Document section
--

Lately, I’ve had to research advice on protecting your child online.
Twice within one month, my teenage boys commented on how easy it was to find porn online. From my understanding, they weren’t even looking for it.
They came to me separately and told me what they had seen.
I thought I had done a good job protecting my children online. Guess not.
Last week on the news, a twelve-year-old girl ran away to meet a man she had met on the internet.
These incidents have raised new concerns about internet safety and how I can better set boundaries online.
I want to share what I’ve learned with you!

Question everything your child does online.
I thought I had talked enough about the dangers of porn and being safe online.
But looking back, I can see that I did not do enough.
I should have made this a regular discussion, talked consistently about what they were seeing, and made that difficult conversation a daily or weekly conversation.
I’m glad they came to me before this became an addiction, but I should have gone to them!
Questions need to be asked regularly. Be involved in what your children are seeing and connecting with!

--

Dataset entries
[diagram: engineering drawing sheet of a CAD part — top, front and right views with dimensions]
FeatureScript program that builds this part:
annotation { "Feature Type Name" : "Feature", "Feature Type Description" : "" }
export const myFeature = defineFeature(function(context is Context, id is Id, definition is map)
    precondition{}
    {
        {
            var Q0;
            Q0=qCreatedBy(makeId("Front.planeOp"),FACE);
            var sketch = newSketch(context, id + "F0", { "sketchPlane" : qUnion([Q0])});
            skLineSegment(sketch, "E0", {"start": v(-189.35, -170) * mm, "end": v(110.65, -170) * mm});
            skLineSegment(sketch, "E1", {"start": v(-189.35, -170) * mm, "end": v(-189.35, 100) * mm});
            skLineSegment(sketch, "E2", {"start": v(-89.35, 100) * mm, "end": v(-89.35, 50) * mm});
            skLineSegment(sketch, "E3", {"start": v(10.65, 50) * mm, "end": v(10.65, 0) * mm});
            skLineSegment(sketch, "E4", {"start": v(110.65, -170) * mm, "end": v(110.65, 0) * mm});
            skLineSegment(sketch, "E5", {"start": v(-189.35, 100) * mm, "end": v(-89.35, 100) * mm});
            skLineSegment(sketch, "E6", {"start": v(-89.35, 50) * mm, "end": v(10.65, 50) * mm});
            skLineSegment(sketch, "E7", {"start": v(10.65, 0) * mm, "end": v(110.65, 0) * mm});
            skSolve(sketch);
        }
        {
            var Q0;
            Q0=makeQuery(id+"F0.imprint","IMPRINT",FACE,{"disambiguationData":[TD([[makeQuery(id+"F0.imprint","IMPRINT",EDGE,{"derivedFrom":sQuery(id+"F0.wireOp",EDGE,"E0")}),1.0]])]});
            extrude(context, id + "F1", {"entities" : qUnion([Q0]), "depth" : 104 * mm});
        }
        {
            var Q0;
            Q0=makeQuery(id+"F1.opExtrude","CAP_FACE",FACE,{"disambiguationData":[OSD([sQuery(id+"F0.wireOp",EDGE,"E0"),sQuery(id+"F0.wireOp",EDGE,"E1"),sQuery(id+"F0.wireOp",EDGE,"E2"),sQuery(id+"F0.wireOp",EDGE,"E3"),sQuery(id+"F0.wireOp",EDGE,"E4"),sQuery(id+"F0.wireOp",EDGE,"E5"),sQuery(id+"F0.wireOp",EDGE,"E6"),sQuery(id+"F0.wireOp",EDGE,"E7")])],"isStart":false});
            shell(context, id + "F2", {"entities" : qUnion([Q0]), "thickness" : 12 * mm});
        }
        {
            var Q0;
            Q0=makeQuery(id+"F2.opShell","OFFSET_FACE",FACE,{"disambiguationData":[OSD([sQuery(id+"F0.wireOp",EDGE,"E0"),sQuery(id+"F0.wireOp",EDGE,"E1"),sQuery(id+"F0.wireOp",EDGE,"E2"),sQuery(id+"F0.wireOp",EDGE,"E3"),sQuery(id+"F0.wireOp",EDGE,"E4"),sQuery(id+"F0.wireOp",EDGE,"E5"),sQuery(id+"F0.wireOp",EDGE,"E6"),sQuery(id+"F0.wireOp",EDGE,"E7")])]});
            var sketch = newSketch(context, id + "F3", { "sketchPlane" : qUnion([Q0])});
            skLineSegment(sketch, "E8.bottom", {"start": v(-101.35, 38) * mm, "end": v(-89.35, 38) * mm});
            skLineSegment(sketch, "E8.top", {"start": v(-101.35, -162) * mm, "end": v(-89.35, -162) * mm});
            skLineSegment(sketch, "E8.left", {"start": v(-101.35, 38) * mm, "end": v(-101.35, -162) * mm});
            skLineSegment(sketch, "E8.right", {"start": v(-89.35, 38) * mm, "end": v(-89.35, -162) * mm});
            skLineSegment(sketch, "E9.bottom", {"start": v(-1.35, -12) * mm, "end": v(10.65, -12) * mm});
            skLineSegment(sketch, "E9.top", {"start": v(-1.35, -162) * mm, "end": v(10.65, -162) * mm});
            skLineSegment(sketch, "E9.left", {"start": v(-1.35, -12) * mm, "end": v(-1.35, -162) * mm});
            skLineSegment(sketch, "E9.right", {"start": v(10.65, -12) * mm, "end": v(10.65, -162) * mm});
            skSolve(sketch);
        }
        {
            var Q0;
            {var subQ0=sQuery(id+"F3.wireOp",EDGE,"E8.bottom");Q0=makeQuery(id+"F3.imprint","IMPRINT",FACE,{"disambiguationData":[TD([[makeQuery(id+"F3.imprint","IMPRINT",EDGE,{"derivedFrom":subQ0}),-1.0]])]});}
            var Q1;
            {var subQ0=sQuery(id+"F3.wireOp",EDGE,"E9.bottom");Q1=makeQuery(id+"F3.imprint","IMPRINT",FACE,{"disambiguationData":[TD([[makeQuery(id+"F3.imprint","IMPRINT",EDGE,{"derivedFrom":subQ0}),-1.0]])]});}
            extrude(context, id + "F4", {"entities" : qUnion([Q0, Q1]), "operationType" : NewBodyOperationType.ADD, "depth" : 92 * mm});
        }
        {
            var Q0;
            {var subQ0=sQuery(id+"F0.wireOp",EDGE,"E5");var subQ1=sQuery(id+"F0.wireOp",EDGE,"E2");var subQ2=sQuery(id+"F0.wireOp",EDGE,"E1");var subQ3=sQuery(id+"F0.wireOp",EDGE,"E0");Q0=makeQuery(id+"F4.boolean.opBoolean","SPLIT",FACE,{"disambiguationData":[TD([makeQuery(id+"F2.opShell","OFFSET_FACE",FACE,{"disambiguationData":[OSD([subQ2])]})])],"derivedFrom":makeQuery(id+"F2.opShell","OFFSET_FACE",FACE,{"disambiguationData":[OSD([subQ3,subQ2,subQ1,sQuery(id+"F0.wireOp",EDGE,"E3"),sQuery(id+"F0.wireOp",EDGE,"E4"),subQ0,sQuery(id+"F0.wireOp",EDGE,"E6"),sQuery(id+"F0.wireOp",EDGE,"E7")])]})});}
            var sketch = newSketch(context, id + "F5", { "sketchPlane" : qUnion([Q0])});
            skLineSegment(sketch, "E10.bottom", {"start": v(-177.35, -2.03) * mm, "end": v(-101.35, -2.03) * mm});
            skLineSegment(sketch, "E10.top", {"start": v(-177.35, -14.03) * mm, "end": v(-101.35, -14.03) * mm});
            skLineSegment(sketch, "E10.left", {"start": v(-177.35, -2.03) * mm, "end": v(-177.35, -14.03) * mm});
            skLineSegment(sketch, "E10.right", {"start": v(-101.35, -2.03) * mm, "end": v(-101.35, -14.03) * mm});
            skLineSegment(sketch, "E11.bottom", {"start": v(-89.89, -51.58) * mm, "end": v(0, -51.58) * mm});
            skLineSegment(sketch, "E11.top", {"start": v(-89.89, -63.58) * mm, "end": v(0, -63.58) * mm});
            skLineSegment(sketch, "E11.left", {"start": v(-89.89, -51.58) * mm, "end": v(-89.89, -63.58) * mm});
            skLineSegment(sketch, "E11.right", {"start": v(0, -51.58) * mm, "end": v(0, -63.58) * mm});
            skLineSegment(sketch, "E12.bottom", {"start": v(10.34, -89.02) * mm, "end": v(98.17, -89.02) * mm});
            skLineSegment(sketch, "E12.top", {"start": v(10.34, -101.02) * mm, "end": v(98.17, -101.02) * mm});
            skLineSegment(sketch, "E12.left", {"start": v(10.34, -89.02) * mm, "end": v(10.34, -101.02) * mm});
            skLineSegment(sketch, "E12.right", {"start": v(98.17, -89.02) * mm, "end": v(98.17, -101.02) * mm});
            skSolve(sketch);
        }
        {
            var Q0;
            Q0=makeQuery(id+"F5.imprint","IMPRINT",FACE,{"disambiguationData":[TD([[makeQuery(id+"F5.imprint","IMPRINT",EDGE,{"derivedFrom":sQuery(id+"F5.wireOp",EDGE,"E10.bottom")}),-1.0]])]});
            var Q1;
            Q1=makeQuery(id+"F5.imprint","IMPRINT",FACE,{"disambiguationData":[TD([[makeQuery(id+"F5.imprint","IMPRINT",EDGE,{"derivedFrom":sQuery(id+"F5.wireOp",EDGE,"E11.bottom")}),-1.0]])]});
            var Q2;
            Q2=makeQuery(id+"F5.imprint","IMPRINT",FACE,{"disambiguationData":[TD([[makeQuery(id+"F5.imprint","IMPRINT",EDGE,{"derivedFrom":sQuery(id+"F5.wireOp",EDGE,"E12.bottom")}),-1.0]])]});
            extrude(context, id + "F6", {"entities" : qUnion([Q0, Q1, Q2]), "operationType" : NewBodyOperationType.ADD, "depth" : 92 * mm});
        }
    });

--

Requirements
Could you pick up the piece about protecting children online right after its final sentence and carry it forward?

Reply
Follow through if something seems off! Don’t stop when it becomes uncomfortable!

When protecting your child online, only allow online viewing in open rooms. No secrecy!
This was tricky for me!
As a homeschool mom, I often use computers for school. Although I do not allow internet access in bedrooms or closed rooms, I let my guard down for schooling activities.
There will be no more of that!
All computer use will be at the kitchen table. They can use headphones if needed, but they will no longer be allowed to use computers in a private area!
Keep all devices in a public area. Make this a standard rule that you follow strictly in your house.

Limit or discontinue all social media.
Seriously, folks! Do they need social media? I think not. But if you allow it, make sure it is limited and supervised.
Too many of our children are tricked into situations they are not mature enough to handle. And the heartache that comes with that is so painful!
Online bullying, inappropriate language and material, and vulnerability to predators are just the beginning of online trouble.
Online addiction is real, and steps should be taken to avoid that pitfall!

Carefully teach your children that happiness and fulfillment come from positive in-person relationships!
Sponsor game nights and field trips to place your children in positive in-person activities that foster good relationships!
Social skills are what’s needed most in life. Instead of buying a new device, spend that money on going to a museum, fishing, or board games.
Here are some additional healthy activities.
https://www.singlemomoutwest.com/free-activities-for-families/
Give them positive memories of engaging in healthy social activities.

Teach them basic internet safety guidelines.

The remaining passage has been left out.